Gold to had a little spike and Russia is a big net exporter of Gold. Finally European Gas prices increased 10% at one stage which was a much bigger drop.

However, often overlooked is the conspiracy theory view of events - ever popular, normally wrong. The thing here is Russian reliance on exports to pay for its budgets. It's all very well comparing Putin to Hitler or Stalin, but perhaps more prosaic action is necessary to explain his actions. yes, nationalism but also economic nationalism.

Russia's budget needs oil to hold firm above $98 a barrel to balance its budget according to Saudi Economists - this is pre-intervention costs. The price is now firmly set when in February before the crisis rose to prominence then oil was flirting with $100 and less.

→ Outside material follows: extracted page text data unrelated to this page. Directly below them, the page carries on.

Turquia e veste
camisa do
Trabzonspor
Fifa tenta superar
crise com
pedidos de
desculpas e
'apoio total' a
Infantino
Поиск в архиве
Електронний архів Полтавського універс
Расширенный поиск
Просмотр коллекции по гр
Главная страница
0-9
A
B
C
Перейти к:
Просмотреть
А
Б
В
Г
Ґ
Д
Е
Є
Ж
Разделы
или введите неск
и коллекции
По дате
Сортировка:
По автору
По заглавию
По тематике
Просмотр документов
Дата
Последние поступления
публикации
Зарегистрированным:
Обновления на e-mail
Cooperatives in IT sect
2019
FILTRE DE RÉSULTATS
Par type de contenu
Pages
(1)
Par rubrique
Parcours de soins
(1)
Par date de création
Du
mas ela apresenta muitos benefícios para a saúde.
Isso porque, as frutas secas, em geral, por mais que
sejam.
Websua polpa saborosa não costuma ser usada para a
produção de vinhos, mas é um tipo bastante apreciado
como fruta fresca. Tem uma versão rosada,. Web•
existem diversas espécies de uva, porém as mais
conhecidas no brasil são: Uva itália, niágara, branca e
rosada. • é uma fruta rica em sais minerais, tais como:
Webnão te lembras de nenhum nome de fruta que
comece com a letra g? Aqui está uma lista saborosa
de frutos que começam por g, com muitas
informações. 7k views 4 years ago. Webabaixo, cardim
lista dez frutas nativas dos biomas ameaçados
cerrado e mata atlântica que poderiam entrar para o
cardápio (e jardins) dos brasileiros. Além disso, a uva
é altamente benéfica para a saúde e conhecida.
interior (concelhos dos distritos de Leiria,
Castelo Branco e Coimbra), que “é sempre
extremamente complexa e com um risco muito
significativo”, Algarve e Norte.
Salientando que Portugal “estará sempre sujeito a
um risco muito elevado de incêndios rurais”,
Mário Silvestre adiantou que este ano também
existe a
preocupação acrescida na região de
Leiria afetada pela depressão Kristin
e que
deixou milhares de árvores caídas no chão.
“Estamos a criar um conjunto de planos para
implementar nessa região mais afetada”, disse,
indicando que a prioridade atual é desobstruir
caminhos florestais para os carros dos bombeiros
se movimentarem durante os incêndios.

No need to worry about budget crisis now; the deeper the crisis, the higher the oil price, the richer Russia gets.




7 comments:

Nick Drew said...

with the added twist that, as USA nears self-sufficiency in oil (and USA + Canada self-suff in gas) they too are pretty happy about oil prices rising

its EU that gets squeezed (even before we start the hard cash transfers to Kiev) - plus the 'developing world', already in trouble this year without a commodities spike to contend with

I still think 'Russia's Day' doesn't translate into a particularly happy long-term situation for Putin. The best he gets is a stalemate that could just about be seen as moderately satisfactory from an isolationist standpoint

dearieme said...

How it turns out depends partly on how fly Putin is. It helps his cause that the US seems to be under the control of dolts.

Jer said...

Nick, I think you miss the point.

For years Russia was controlled by weak men or foreigners, the empire was lost and parts of Russia itself torn away.

Then came Putin, the first true Russian leader in living memory (Yeltsin doesn't count for some reason). He was strong, he restored Russia and regained the lost ground.

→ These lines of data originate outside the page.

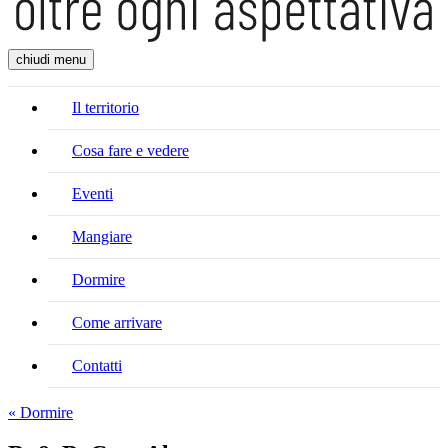
chiudi menu
Il territorio
Cosa fare e vedere
Eventi
Mangiare
Dormire
Come arrivare
Contatti
« Dormire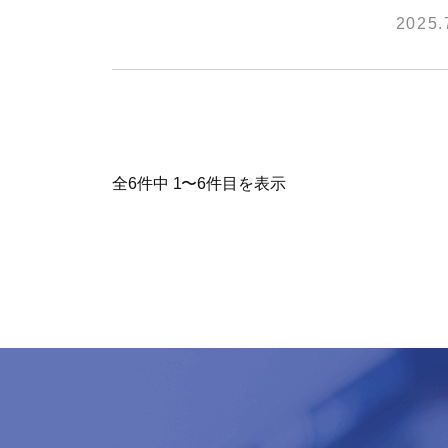
2025.
全6件中 1〜6件目を表示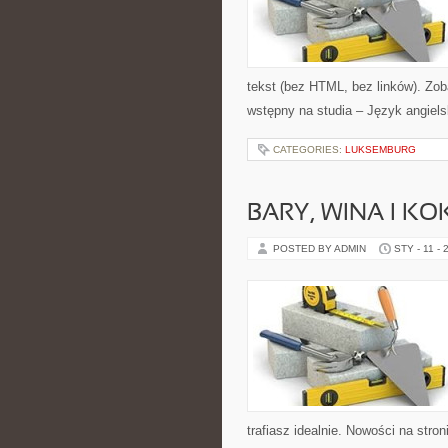
tekst (bez HTML, bez linków). Zo
wstępny na studia – Język angiels
CATEGORIES:
LUKSEMBURG
BARY, WINA I KO
POSTED BY ADMIN
STY - 11 - 
trafiasz idealnie. Nowości na stron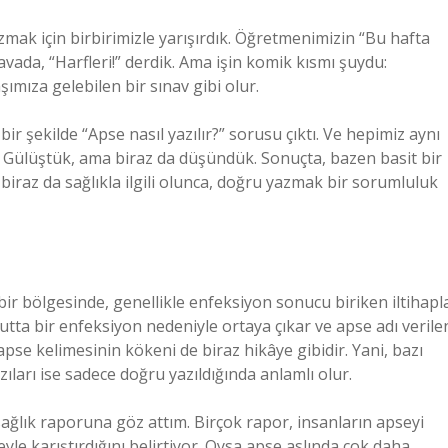
zmak için birbirimizle yarışırdık. Öğretmenimizin “Bu hafta
avada, “Harfleri!” derdik. Ama işin komik kısmı şuydu:
ımıza gelebilen bir sınav gibi olur.
r şekilde “Apse nasıl yazılır?” sorusu çıktı. Ve hepimiz aynı
. Gülüştük, ama biraz da düşündük. Sonuçta, bazen basit bir
, biraz da sağlıkla ilgili olunca, doğru yazmak bir sorumluluk
ir bölgesinde, genellikle enfeksiyon sonucu biriken iltihapl
vücutta bir enfeksiyon nedeniyle ortaya çıkar ve apse adı verile
, apse kelimesinin kökeni de biraz hikâye gibidir. Yani, bazı
ıları ise sadece doğru yazıldığında anlamlı olur.
sağlık raporuna göz attım. Birçok rapor, insanların apseyi
eyle karıştırdığını belirtiyor. Oysa apse aslında çok daha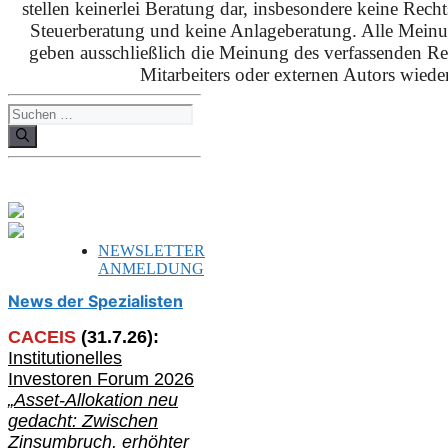
stellen keinerlei Beratung dar, insbesondere keine Rech
Steuerberatung und keine Anlageberatung. Alle Mein
geben ausschließlich die Meinung des verfassenden Red
Mitarbeiters oder externen Autors wieder
Suchen
nach:
NEWSLETTER
ANMELDUNG
News der Spezialisten
CACEIS
(
31
.
7
.2
6
):
Institutionelle
s
Investoren Forum 2026
„Asset-Allokation neu
gedacht: Zwischen
Zinsumbruch, erhöhter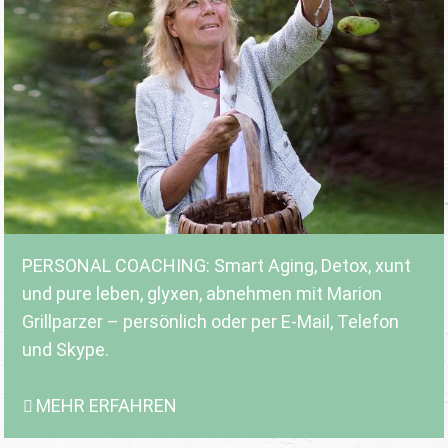
PERSONAL COACHING: Smart Aging, Detox, xunt
und pure leben, glyxen, abnehmen mit Marion
Grillparzer – persönlich oder per E-Mail, Telefon
und Skype.
MEHR ERFAHREN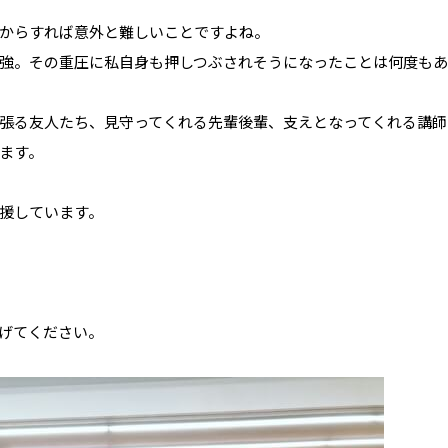
からすれば意外と難しいことですよね。
強。その重圧に私自身も押しつぶされそうになったことは何度もあ
張る友人たち、見守ってくれる先輩後輩、支えとなってくれる講師
ます。
援しています。
げてください。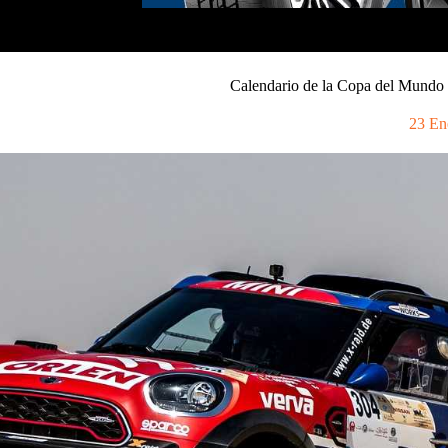
Calendario de la Copa del Mundo
23 En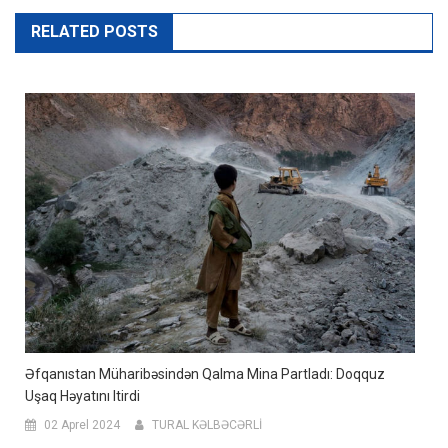
RELATED POSTS
Əfqanıstan Müharibəsindən Qalma Mina Partladı: Doqquz
Uşaq Həyatını Itirdi
02 Aprel 2024
TURAL KƏLBƏCƏRLİ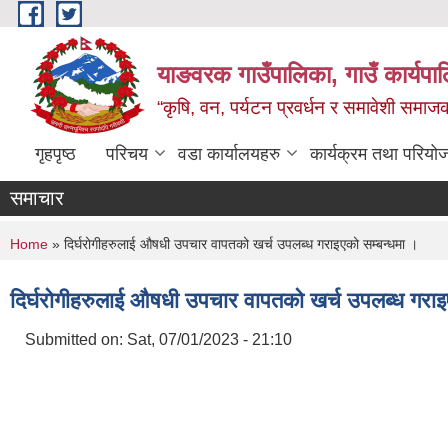
Skip to main content
याङवरक गाउँपालिका, गाउँ कार्यपालि
“कृषि, वन, पर्यटन प्रवर्धन र समावेशी समा
गृहपृष्ठ
परिचय
वडा कार्यालयहरु
कार्यक्रम तथा परियो
समाचार
You are here
Home
» दिर्घरोगीहरुलाई ‍औषधी उपचार वापतको खर्च उपलब्ध गराइएको सम्बन्धमा ।
दिर्घरोगीहरुलाई ‍औषधी उपचार वापतको खर्च उपलब्ध गराइ
Submitted on:
Sat, 07/01/2023 - 21:10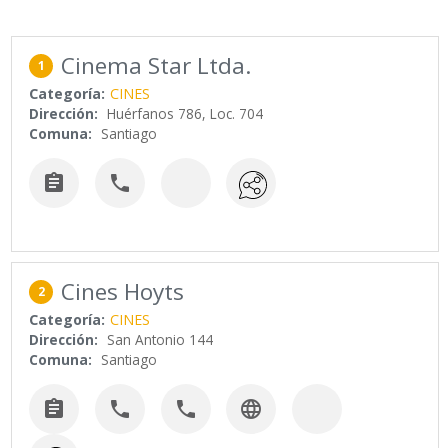
Cinema Star Ltda.
1
Categoría:
CINES
Dirección:
Huérfanos 786, Loc. 704
Comuna:
Santiago


Cines Hoyts
2
Categoría:
CINES
Dirección:
San Antonio 144
Comuna:
Santiago



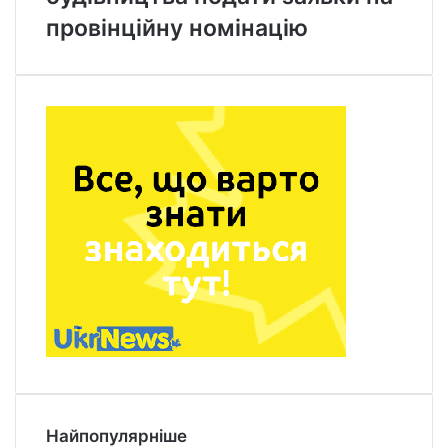
провінційну номінацію
Найпопулярніше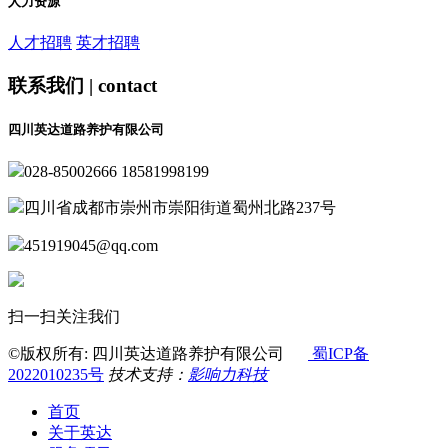
人力资源
人才招聘
英才招聘
联系我们 | contact
四川英达道路养护有限公司
028-85002666 18581998199
四川省成都市崇州市崇阳街道蜀州北路237号
451919045@qq.com
扫一扫关注我们
©版权所有: 四川英达道路养护有限公司
蜀ICP备
2022010235号
技术支持：
影响力科技
首页
关于英达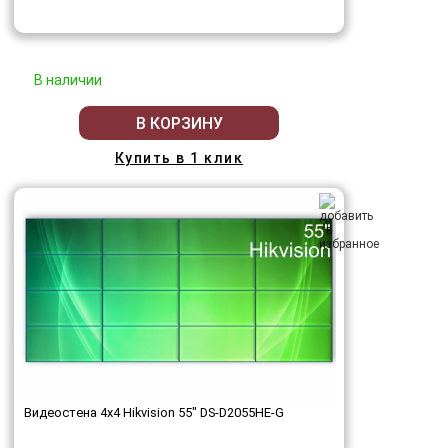
В наличии
В КОРЗИНУ
Купить в 1 клик
Видеостена 4x4 Hikvision 55" DS-D2055HE-G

I'm fairly sure that's how he sees it, the hand of history. Economics won't get a look in.

Nick Drew said...

point taken, Jer - but there is also the matter of how he'd like to be viewed in the wider world, ideally

because (like many a Tsar before him) we know that matters to him, after he's taken good care of being seen as the strongman at home, kto kvo etc

and we know that what he would ideally like includes transforming Russia from being a commodity exporting nation of robber-baron oligarchs ('Upper Volta with rockets'), to a high-tech manufacturing economy that people actually respect

he just hates how he hasn't managed to do this, but somehow China seems to

how when he tries to sell gas to China in a bundled package with trucks etc, they tell him to take a hike oh, and by the way Putin, you can stuff your oil-indexed gas pricing as well

how he has to bow and scrape to be allowed into the WTO

how his intelligentsia want nothing more than to have their children educated in the west and then stay here

how the FSU and Warsaw pact countries want to join NATO and the EU at the first opportunity

the Ukraine thing even forces him to work to maintain the strongman thing, and puts an end to his desire to re-assert hegemony over reluctant FSU countries

he has to take comfort in (a) yes, solidifying his hard-earned strongman label; (b) annoying the hell out of the Brussels EU expansionist tendency; and (c) proving to the world that Germany et al care more about energy trade with Russia & selling them Mercs and range Rovers, than the fate of Ukraine - which is just more strongman stuff (and he doesn't really enjoy importing Mercs anyway)

Steven_L said...

ND, can you name any nation that manages to blend being an oil exporter with a manufacturer?

Digging stuff up and selling it seems to kill manufacturing. If it wasn't for cheap immigrant labour living in social housing all the fish packers up here in Aberdeen would go under in a shot.

Nick Drew said...

UK! (we were a net O&G exporter until 2004)

also Canada, Norway, Netherlands, & (without researching) I'd guess Indonesia as well

+ watch out for USA in years to come!

dearieme said...

In the glory years of the USA it was both a manufacturing power and a primary producer - coal, oil, gas, ore … and even crops.